Third, the Beals were excused from performing under the Contract because of Reagor-Dykes' breach. "[W]hen one party to a contract commits a material breach of that contract, the other party is discharged or excused from further performance." Bartush-Schnitzius Foods Co. v. Cimco Refrigeration, Inc., 518 S.W.3d 432, 436 (Tex. 2017) (quoting Mustang Pipeline Co. v. Driver Pipeline Co., 134 S.W.3d 195, 196 (Tex. 2004)). "In determining the materiality of a breach, courts consider, among other things, the extent to which the non-breaching party will be deprived of the benefit that it reasonably could have anticipated from full performance." Leonard v. Knight, 551 S.W.3d 905, 910 (Tex. App.-Houston [14th Dist.] 2018, no pet.). As Reagor-Dykes' failure to provide title deprived the Beals of any possible benefit from the Vehicle, Reagor-Dykes committed a material breach that excused the Beals from performing under the Contract.
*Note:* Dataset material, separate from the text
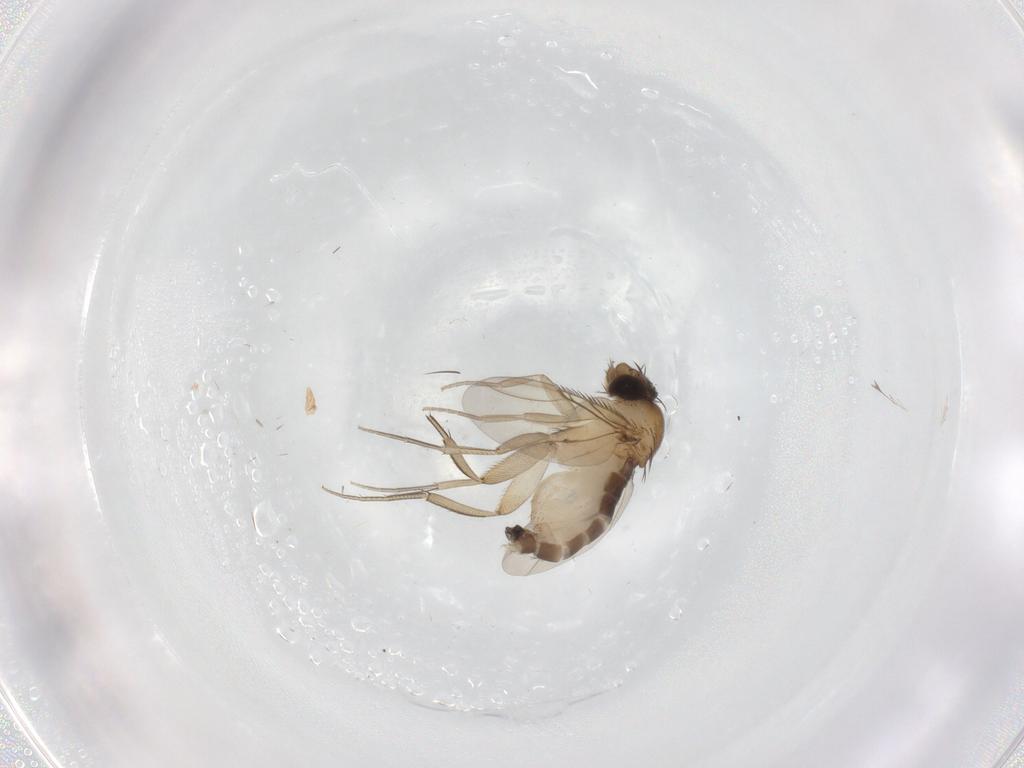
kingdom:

Finally, the Beals suffered damages as a result of Reagor-Dykes' breach. Direct damages recoverable on a breach-of-contract claim are those that deprive the plaintiff of the benefit of his bargain. Signature Indus. Servs., LLC v. Int'l Paper Co., 638 S.W.3d 179, 186 (Tex. 2022). By receiving an undrivable truck, the Beals were completely deprived of the benefit of their bargain and accordingly suffered direct damages from Reagor-Dykes' breach.
The elements of a claim for breach of contract are met here, and by completely depriving the Beals of the benefit of their bargain, Reagor-Dykes' breach was material. When a party commits a material breach, the other party may abstain from performance and rescind the contract. Nature of rescission and restitution as a remedy for repudiation or breach of contract, 26 Williston on Contracts § 68:2 (4th ed.); see also Henry v. Masson, 333 S.W.3d 825, 840 (Tex. App.-Houston [1st Dist.] 2010, no pet.) (When a party commits a material breach, "[t]he non-breaching party must thus elect between two courses of action-continuing performance under the contract or ceasing to perform."). The Beals' surrender of the Vehicle in the 2019 Case, their agreement to allow the automatic stay to be lifted, and their objection to Capital One's claim here demonstrate their desire to rescind the Contract, cease any performance under it, and thus allow Capital One to collect the Vehicle. Because the Beals have the right to rescind the Contract due to Reagor-Dykes' material breach, the Court will deem the Contract rescinded and nullified. Capital One accordingly has no grounds for its claim against the Beals and the full amount of the claim will be disallowed under 11 U.S.C. § 502(b)(1).
III. Conclusion
Because the Court dismissed the 2019 Case, confirmation of the 2019 Plan was not a final judgment on the merits for the purposes of res judicata. The doctrine of res judicata thus does not limit Capital One's claim to its treatment in the 2019 Case, nor does it prevent the Beals from bringing their breach-of-contract claim. Under the Holder-Rule language in the Contract, the Beals may bring any claims under the Contract against Capital One as an assignee. As Reagor-Dykes committed a material breach under the Contract, the Beals have a valid claim against Capital One for breach of contract, and the Contract is accordingly rescinded and nullified. Without a valid claim under the Contract, Capital One's claim against the Beals in this case is disallowed in its entirety.
The following constitutes the ruling of the court and has the force and effect therein described.